ReduçãoA partir de 1990, com a privatização da compra do trigo, a área de plantio reduziu-se drasticamente em Mato Grosso do Sul: de 420 mil hectares em 1987 para menos de 20 mil hectares em 1996. ‘‘A competição com o trigo argentino, que é mais barato, foi decisiva para essa redução’’, diz Gervin, que defende a reserva de mercado para uma parte do trigo consumido internamente, para enfrentar uma futura escassez do produto e permitir a retomada da triticultura nacional.
Essa estratégia impediria o desaparecimento das sementes de trigo. Para a obtenção de uma nova cultivar de trigo, adaptada às condições de cultivo de uma região, são necessários até doze anos de pesquisa. Este quadro também diminuiu a área de plantio em dois Estados tradicionais na produção de trigo: o Paraná e o Rio grande do Sul, mas mesmo assim a área ainda é considerável.

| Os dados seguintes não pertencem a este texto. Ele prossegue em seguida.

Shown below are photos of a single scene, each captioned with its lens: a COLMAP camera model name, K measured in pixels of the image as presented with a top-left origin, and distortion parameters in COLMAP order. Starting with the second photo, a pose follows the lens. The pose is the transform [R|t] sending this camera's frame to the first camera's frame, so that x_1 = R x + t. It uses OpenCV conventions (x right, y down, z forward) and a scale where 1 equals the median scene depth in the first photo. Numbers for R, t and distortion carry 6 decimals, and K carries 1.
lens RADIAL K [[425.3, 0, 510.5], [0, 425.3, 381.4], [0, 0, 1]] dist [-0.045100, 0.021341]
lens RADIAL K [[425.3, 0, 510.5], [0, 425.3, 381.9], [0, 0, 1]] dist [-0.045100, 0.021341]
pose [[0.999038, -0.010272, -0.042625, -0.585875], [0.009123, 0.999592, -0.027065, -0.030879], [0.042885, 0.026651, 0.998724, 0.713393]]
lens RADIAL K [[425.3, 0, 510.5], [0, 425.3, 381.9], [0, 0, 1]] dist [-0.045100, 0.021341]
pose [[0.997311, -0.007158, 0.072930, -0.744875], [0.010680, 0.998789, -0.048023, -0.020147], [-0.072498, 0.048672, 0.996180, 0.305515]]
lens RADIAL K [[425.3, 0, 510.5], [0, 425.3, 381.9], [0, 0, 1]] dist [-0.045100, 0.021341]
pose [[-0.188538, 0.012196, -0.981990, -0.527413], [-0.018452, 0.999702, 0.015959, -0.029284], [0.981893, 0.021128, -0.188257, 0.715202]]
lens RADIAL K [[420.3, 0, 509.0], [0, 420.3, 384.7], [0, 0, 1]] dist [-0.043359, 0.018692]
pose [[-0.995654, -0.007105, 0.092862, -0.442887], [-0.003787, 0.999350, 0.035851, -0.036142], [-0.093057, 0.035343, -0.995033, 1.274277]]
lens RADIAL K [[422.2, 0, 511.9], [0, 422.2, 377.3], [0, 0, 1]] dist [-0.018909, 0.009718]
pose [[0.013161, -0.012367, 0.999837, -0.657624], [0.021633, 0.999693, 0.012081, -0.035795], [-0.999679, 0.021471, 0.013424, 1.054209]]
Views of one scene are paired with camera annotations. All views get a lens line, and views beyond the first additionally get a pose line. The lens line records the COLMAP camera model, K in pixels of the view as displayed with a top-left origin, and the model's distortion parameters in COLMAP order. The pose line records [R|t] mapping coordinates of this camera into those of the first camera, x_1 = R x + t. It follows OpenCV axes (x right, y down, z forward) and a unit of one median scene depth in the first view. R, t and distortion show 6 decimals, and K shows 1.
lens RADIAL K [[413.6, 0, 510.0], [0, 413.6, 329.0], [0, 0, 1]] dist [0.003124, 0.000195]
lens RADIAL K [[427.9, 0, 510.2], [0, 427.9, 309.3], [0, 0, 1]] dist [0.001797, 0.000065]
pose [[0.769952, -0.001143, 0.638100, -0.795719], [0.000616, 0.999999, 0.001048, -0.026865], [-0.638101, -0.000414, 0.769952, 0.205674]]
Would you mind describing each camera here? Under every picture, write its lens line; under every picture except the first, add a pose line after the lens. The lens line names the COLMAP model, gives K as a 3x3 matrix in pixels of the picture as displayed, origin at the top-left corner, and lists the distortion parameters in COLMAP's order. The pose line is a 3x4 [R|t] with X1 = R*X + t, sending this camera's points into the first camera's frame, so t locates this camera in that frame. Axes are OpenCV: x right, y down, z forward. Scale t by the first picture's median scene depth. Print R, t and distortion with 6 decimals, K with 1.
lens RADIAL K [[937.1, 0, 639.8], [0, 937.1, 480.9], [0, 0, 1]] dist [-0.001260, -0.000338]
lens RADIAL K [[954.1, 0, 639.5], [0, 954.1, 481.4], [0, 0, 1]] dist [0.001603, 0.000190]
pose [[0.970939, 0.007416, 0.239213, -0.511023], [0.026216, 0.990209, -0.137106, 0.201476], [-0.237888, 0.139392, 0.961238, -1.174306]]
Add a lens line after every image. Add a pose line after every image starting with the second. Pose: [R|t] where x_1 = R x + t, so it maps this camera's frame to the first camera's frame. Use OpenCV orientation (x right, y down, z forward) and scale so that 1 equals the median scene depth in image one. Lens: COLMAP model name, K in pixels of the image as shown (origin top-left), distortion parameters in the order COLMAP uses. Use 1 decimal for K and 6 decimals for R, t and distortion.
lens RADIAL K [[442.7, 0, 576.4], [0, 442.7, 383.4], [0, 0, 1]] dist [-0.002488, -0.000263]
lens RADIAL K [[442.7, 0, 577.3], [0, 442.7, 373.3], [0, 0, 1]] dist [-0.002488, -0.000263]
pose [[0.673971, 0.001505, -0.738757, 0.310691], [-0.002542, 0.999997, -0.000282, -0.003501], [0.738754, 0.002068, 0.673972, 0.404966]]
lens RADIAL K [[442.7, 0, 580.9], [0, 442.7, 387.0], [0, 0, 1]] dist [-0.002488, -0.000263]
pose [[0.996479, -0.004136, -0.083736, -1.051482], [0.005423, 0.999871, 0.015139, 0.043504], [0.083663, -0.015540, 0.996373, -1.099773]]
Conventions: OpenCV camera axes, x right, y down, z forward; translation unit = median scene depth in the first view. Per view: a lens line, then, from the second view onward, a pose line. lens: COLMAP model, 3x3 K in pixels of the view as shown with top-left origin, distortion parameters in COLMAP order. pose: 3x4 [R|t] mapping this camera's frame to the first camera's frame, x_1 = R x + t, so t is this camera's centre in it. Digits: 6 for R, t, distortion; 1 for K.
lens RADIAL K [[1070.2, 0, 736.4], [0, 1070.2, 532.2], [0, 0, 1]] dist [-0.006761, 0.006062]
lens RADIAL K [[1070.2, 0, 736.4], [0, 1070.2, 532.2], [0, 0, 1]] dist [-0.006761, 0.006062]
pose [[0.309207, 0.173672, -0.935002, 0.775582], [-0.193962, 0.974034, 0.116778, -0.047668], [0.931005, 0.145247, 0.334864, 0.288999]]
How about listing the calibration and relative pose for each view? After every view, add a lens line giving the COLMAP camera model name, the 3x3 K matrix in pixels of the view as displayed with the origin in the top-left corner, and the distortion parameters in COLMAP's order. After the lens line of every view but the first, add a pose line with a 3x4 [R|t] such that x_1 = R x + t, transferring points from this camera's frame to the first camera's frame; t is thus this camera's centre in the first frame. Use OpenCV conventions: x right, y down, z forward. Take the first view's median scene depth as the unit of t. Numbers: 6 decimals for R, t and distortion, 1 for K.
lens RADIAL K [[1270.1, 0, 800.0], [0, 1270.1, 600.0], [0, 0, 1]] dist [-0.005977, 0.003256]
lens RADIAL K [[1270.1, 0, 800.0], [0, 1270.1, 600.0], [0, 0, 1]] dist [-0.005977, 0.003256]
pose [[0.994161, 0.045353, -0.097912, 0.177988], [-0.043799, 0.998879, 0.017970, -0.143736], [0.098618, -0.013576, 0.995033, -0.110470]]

Com a privatização da compra do trigo, a qualidade industrial passou a ser um critério de fundamental importância na comercialização do cereal. ‘‘ O trigo produzido em nossa região tem alta qualidade industrial, pela existência de cultivares classificadas como melhoradoras e superiores, aliada às condições de clima favoráveis à colheita de um produto de excelente qualidade’’, explica o pesquisador. ‘‘O pão, o principal derivado do trigo, requer um produto de qualidade.’
MelhoramentoO pesquisador Paulo Gervin Sousa é especialista na área de melhoramento genético vegetal. Em Dourados trabalhou no desenvolvimento de cultivares de trigo no período de 1978 a 1991, quando doze novas cultivares foram obtidas para o Estado. Este trabalho norteou o seu curso de doutoramento em agronomia, concluído recentemente na UNESP de Jabuticabal (SP).
Das doze cultivares desenvolvidas pela Embrapa-Agropecuária Oeste, conjuntamente com a Embrapa-Trigo, quatro são de característica melhoradora (qualidade industrial do mais alto grau que recupera farinhas de baixa qualidade): BR 11-Guarani, BR 17-Cuiabá, BR 40-Taiúca e Embrapa 10-Guarajá, e outras quatro classificadas como superiores BR 18-Terena, BR 21-Nhandeva, BR 29-Javaé e BR 31-Miriti). Na safra de 1996, as mesmas representaram cerca de 90% da área semeada no Mato Grosso do Sul.